TASK DATA section start

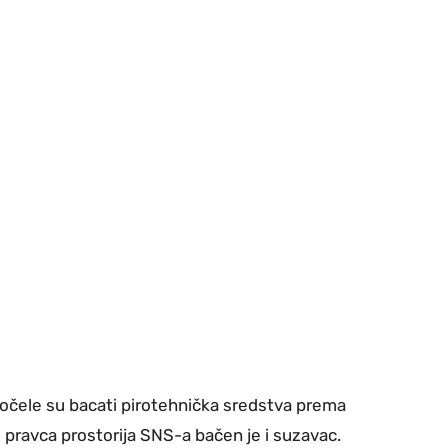
očele su bacati pirotehnička sredstva prema
z pravca prostorija SNS-a bačen je i suzavac.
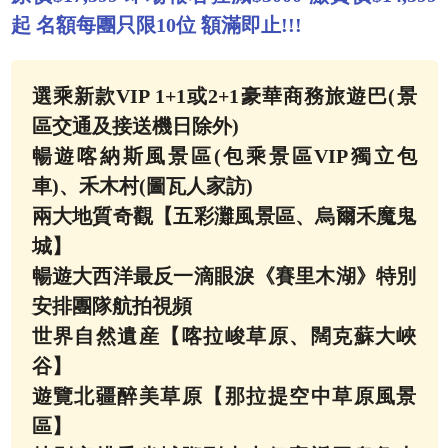
起 名額每團只限10位 額滿即止!!!
選乘新款VIP 1+1或2+1豪華商務旅遊巴(景
區交通及接送機日除外)
暢遊喀納斯風景區(包乘景區VIP獨立包
車)、禾木村(圖瓦人家訪)
兩大地質奇觀【五彩灘風景區、烏爾禾魔鬼
城】
暢遊大西洋最反一滴眼淚《賽里木湖》特別
安排團隊航拍視頻
世界自然遺産【喀拉峻草原、闊克蘇大峽
谷】
遊覽北疆醉美草原【那拉提空中草原風景
區】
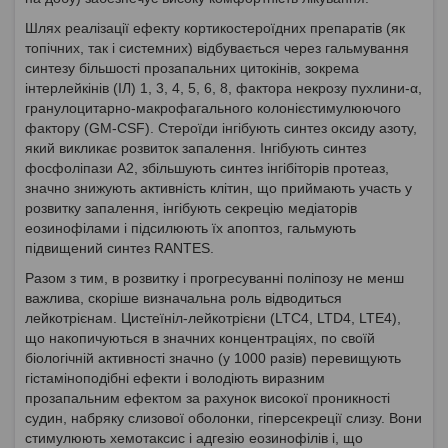
Шлях реалізації ефекту кортикостероїдних препаратів (як
топічних, так і системних) відбувається через гальмування
синтезу більшості прозапальних цитокінів, зокрема
інтерлейкінів (ІЛ) 1, 3, 4, 5, 6, 8, фактора некрозу пухлини-α,
гранулоцитарно-макрофагального колонієстимулюючого
фактору (GМ-CSF). Стероїди інгібують синтез оксиду азоту,
який викликає розвиток запалення. Інгібують синтез
фосфоліпази А2, збільшують синтез інгібіторів протеаз,
значно знижують активність клітин, що приймають участь у
розвитку запалення, інгібують секрецію медіаторів
еозинофілами і підсилюють їх апоптоз, гальмують
підвищений синтез RANTES.
Разом з тим, в розвитку і прогресуванні поліпозу не менш
важлива, скоріше визначальна роль відводиться
лейкотрієнам. Цистеїніл-лейкотрієни (LTC4, LTD4, LTE4),
що накопичуються в значних концентраціях, по своїй
біологічній активності значно (у 1000 разів) перевищують
гістаміноподібні ефекти і володіють виразним
прозапальним ефектом за рахунок високої проникності
судин, набряку слизової оболонки, гіперсекреції слизу. Вони
стимулюють хемотаксис і адгезію еозинофілів і, що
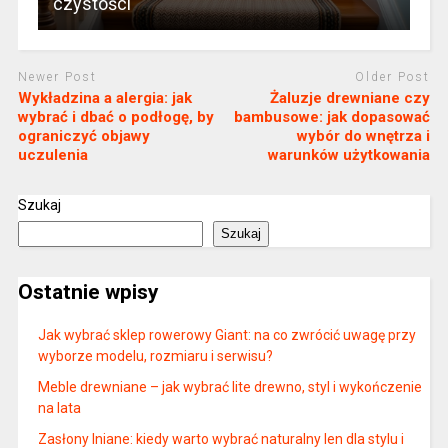
czystości
Newer Post
Older Post
Wykładzina a alergia: jak
Żaluzje drewniane czy
wybrać i dbać o podłogę, by
bambusowe: jak dopasować
ograniczyć objawy
wybór do wnętrza i
uczulenia
warunków użytkowania
Szukaj
Szukaj
Ostatnie wpisy
Jak wybrać sklep rowerowy Giant: na co zwrócić uwagę przy
wyborze modelu, rozmiaru i serwisu?
Meble drewniane – jak wybrać lite drewno, styl i wykończenie
na lata
Zasłony lniane: kiedy warto wybrać naturalny len dla stylu i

TASK DATA section end

> WHAT TO WORK ON
For the material above, give again only the lines starting at the line that contains "暢遊喀納斯風景區(包乘景區VIP獨立包" and ending at the line that contains "значно знижують активність". Pictures do not belong in the copy.

> ANSWER TO THE PROBLEM
暢遊喀納斯風景區(包乘景區VIP獨立包
車)、禾木村(圖瓦人家訪)
兩大地質奇觀【五彩灘風景區、烏爾禾魔鬼
城】
暢遊大西洋最反一滴眼淚《賽里木湖》特別
安排團隊航拍視頻
世界自然遺産【喀拉峻草原、闊克蘇大峽
谷】
遊覽北疆醉美草原【那拉提空中草原風景
區】
Шлях реалізації ефекту кортикостероїдних препаратів (як
топічних, так і системних) відбувається через гальмування
синтезу більшості прозапальних цитокінів, зокрема
інтерлейкінів (ІЛ) 1, 3, 4, 5, 6, 8, фактора некрозу пухлини-α,
гранулоцитарно-макрофагального колонієстимулюючого
фактору (GМ-CSF). Стероїди інгібують синтез оксиду азоту,
який викликає розвиток запалення. Інгібують синтез
фосфоліпази А2, збільшують синтез інгібіторів протеаз,
значно знижують активність клітин, що приймають участь у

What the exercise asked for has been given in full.